This week on From the Vault, guest host Lynn Ballen, producer of Feminist Magazine heard on KPFK in Los Angeles, introduces A Retrospective on Radical Feminism, produced in 1980 by Moira Rankin and co-produced by Deborah George for Sophie’s Parlor Collective, the oldest women’s radio collective on the air at Pacifica’s youngest station, WPFW in Washington D.C. A Retrospective on Radical Feminism is composed of interviews, actuality, and music, and includes:
– Alix Kates Shulman, activist and author of Memoirs of an Ex-Prom Queen is interviewed and reads from her book, Burning Questions.
– A woman from the Emergency Brigade recounts the 1937 Great General Motors sit-down strike in Flint, Michigan.
– Fannie Lou Hamer, founder of the Mississippi Freedom Democratic party recalls the physical abuse she suffered in prison in a 1966 KPFA interview.

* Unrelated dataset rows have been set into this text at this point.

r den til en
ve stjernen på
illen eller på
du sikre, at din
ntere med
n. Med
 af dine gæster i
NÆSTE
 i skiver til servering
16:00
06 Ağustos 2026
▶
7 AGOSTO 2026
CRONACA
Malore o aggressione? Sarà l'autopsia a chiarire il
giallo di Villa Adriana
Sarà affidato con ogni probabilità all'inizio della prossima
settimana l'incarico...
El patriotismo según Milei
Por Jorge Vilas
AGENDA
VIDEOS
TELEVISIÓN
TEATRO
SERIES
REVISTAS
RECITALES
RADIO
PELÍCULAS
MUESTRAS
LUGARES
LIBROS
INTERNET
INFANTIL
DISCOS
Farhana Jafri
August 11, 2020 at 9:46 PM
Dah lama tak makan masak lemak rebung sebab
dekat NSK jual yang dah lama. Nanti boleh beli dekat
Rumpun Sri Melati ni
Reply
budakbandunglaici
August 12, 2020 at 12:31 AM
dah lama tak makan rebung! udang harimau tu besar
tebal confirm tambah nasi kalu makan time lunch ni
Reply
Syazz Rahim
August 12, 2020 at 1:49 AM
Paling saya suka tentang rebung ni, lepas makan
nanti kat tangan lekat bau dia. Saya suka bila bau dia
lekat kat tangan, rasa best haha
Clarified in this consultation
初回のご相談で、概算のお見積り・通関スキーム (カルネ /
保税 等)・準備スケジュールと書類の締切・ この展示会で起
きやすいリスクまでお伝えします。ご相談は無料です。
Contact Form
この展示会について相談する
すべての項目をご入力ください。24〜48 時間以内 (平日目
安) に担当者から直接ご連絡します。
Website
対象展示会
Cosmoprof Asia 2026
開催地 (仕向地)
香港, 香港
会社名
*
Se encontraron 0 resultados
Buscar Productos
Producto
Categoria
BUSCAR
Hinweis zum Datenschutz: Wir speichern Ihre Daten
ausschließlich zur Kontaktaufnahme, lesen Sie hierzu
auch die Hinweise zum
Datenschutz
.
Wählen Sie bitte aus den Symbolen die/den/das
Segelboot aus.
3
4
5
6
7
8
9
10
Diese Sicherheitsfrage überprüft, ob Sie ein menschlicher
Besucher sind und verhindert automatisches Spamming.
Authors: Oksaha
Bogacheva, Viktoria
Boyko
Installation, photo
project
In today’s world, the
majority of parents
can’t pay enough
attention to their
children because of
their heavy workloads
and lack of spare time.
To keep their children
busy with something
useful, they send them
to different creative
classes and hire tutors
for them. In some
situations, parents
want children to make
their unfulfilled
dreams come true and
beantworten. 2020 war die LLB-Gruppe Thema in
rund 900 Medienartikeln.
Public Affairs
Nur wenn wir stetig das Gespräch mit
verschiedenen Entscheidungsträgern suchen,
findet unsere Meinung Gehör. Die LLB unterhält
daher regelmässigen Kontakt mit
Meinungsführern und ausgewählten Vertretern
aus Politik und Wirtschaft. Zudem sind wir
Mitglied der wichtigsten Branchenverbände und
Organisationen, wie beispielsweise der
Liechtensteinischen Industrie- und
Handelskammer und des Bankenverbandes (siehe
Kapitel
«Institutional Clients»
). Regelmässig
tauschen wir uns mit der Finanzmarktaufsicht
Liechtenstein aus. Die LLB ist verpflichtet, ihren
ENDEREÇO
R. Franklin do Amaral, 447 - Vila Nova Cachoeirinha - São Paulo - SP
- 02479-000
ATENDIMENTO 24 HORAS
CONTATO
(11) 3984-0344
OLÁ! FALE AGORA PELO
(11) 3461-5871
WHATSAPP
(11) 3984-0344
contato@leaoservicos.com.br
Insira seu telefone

– Leslie Cagan, then-Chair of the New York University Committee to End the War of Vietnam describes the beginning of an autonomous women’s movement that grew out of the anti-Vietnam war movement.
– Joan Byron, a member of the Furies, one the first radical lesbian separatist groups describes, their reasons for organizing.
– Betty Friedan renounces her position on the lesbian issue and supports the sexual preference resolution at the 1977 United States International Women’s Year conference in Houston, Texas.
– Carol Downer, one of the founders of the Los Angeles Feminist Health Clinic speaks about the need for women to control their own bodies and have access to abortions.
– Edith Barksdale Sloane, Executive Director of the National Committee on Household Employment, is interviewed about the need for basic services for women.
– Donna Keck, a founder of Women: A Journal of Liberation, speaks about race within the women’s movement.
– Activist Cynthia Washington speaks about all the aspects of oppression including racism, classism, elitism, sexism, and ageism.